72. Locarno Film Festival: Mutterschaft und Vaterrolle

Aktualisiert: 17. Aug. 2019


Während Maura Delpero in „Maternal“ sich feinfühlig und mit großem Ernst mit Fragen der Mutterschaft auseinandersetzt, stehen sich in Ulrich Köhlers und Henner Wincklers „Das freiwillige Jahr“ ein dominanter Vater und seine 18-jährige Tochter gegenüber. - Zwei überzeugende Beiträge im Rennen um den Goldenen Leoparden.


Abgesehen von einer Szene spielt Maura Delperos „Maternal“ ausschließlich in einem von Nonnen geführten Heim für alleinerziehende Mütter in Buenos Aires. Etwas schematisch, aber gerade dadurch wirkungsvoll stellt die italienische Regisseurin der lebenslustigen jungen Mutter Lu, die junge Ordensschwester Paola gegenüber, die kurz vor dem ewigen Gelübde steht.

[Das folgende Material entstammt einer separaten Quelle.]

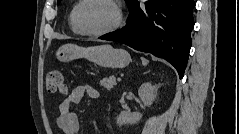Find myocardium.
I'll list each match as a JSON object with an SVG mask.
<instances>
[{
	"label": "myocardium",
	"instance_id": "1",
	"mask_svg": "<svg viewBox=\"0 0 239 134\" xmlns=\"http://www.w3.org/2000/svg\"><path fill=\"white\" fill-rule=\"evenodd\" d=\"M88 1H91V0L80 1L75 10V13H74V24H75L76 28L78 29V31L80 32V34L86 35V36H92V37L104 36V35H107V34H110L114 31H116L122 25L123 13H122V10H121L119 4L114 0H103V1L108 2L115 10L116 19H115L114 23L110 27H108L104 30H100V31L86 30L81 24L80 16H81V10H82L83 6Z\"/></svg>",
	"mask_w": 239,
	"mask_h": 134
}]
</instances>
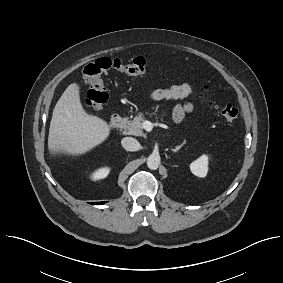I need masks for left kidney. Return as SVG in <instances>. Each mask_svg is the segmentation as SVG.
<instances>
[{
  "mask_svg": "<svg viewBox=\"0 0 283 283\" xmlns=\"http://www.w3.org/2000/svg\"><path fill=\"white\" fill-rule=\"evenodd\" d=\"M191 172L198 177H205L208 172V156L202 155L190 164Z\"/></svg>",
  "mask_w": 283,
  "mask_h": 283,
  "instance_id": "obj_1",
  "label": "left kidney"
}]
</instances>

Während Lu ständig redet, es im Heim kaum aushält und abends abhaut, um sich mit ihrem Freund zu treffen, verhält sich Paolo zurückhaltend und schweigt meist selig lächelnd. Der knappen Kleidung und den bunten T-Shirts der einen steht die weiße Ordenstracht, die den ganzen Körper bedeckt, der anderen gegenüber, der Distanz auch gegenüber dem eigenen Körper der Nonne, Lus Lust am körperbetonten Tanz. Als Lu aus dem Heim endgültig abhaut und ihre Tochter zurücklässt, kümmert sich Paola um die kleine Nina und entwickelt rasch mütterliche Gefühle.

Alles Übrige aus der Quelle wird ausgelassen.